To be able to get an inverse the function must be one-to-one. You can plot the functions to get a hint as to whether they are invertible or not.

> f:=x->exp(x)+exp(-x);
> plot(f(x),x=-5..5);
> g:=x->exp(x)-exp(-x);
> plot(g(x),x=-5..5);

Both satisfy the vertical-line test but $f(x)$ is not invertible since it does not satisfy the horizontal-line test. Indeed $f$ is not one-to-one, for instance $f(0.5)=f(-0.5)$. From the plot it seems that the function $g$ is one-to-one. In order to determine its inverse we solve for x.

> solve(g(x)=y,x);

We observe that one of the solutions is not defined since the arguement of the logarithm can only be positive. Thus:

$$g^{-1}(y)=ln(\frac{y}{2}+\frac{\sqrt(y^2+4}{2})$$

> ginv:=y->ln(y/2+sqrt(y^2+4)/2);

Let's look at the plot along with the line $y=x$ to see if our functions seem to make sense.

> plot({x,g(x),ginv(x)},x=-20..20,y=-20..20,scaling=constrained);

Let's check that we have computed the right inverse. By definition the composot ion of the functions should be the line $y=x$ since an inverse is the reflectio n about this line.

$$(g\circ g^{-1})(y)=y=(g^{-1}\circ g)(x)=x$$

> g(ginv(y));
> simplify(%);
> ginv(g(x));
> simplify(%);

We are having difficulty getting $x$ for the last composition. Think about what issue the computer has in dealing with this simplification as you will come across this in the exercises.

Exercises

1. Caclulate the future value of an ivestment of $1,500. earning 4.75% interest over a 9 year period using the formula for compound interest that compounds the interest for each of the following: yearly, semi-anually, quarterly, monthly, daily, hourly, and continuously. Explain what you observe.

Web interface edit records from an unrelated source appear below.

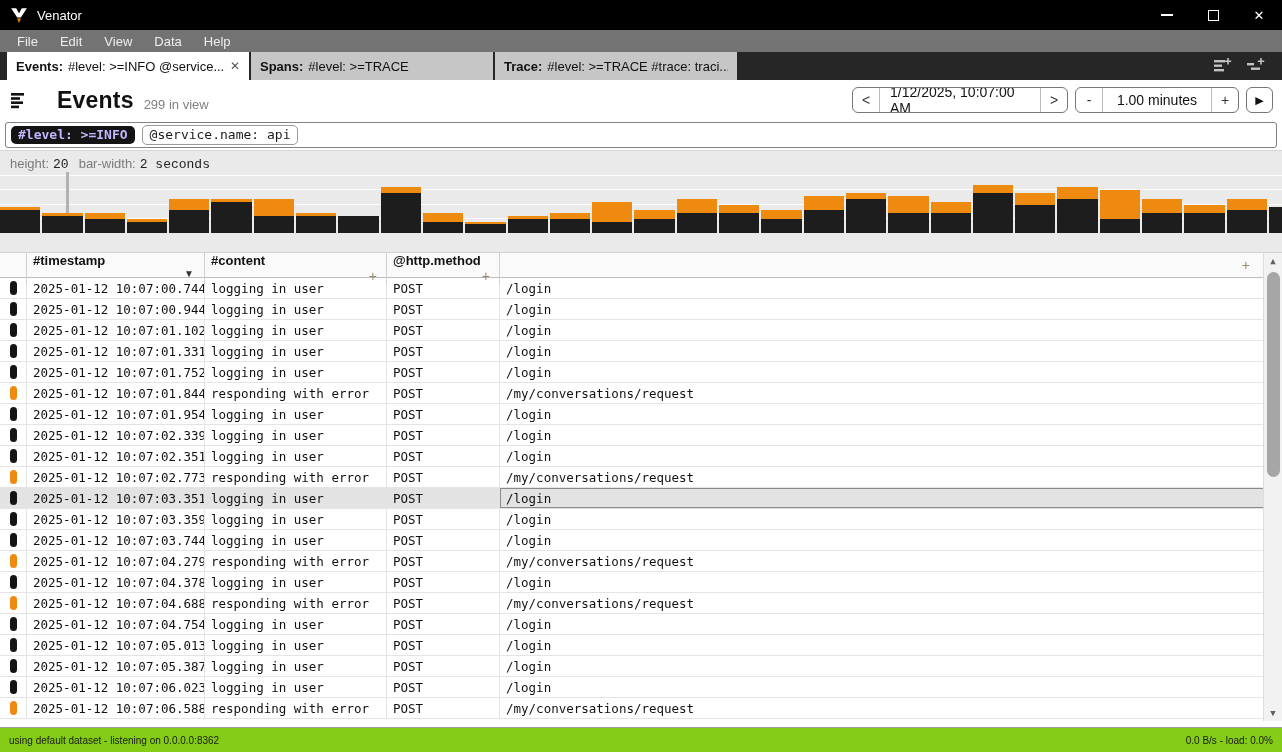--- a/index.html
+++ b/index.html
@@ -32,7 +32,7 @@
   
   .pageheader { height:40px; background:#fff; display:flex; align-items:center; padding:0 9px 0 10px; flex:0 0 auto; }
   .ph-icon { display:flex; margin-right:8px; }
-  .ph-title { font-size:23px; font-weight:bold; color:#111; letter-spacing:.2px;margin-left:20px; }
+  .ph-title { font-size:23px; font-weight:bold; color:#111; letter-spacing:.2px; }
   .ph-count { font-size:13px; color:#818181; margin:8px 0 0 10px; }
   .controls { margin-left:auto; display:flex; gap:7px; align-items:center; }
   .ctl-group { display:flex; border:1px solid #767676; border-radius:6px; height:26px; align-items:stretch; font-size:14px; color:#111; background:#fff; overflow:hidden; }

2. 1. Use Maple's solve command to verify the formula in the background that calculates the time $t$ in years that it would take to reach a desired future value $FV$ making regular payments of $x$ dollars per compound period, compounded $n$ times per year with interest rate $r$.
   2. Use this formula to approximate the number of years it would take to save $50,000 if you invested $1200 per year with an average rate of return at 3.5% compounded yearly.

3. 
   
   $$f(x)=\frac{e^x-e^{-x}}{e^x+e^{-x}}$$
   
   
   
   
   $$g(x)=\frac{ln(x^2-4)}{x}$$
   
   

   A)

   Plot the function $f$ over the interval $-5 \leq x \leq 5$ and plot the function $g$ over the interval $0 \leq x \leq 50$. Which function is not invertible and why?

   B)

   Find the inverse of the invertible function.

   C)

   Plot the function and its inverse along with the line $y=x$ on the domain of $- 3 \leq x \leq 3$.

   D)

   Show that you have the correct inverse by using the composite definition. (When you come across a simplifying problem and have figured out why the computer won't simplify ask your lab instructor how to bypass this problem.)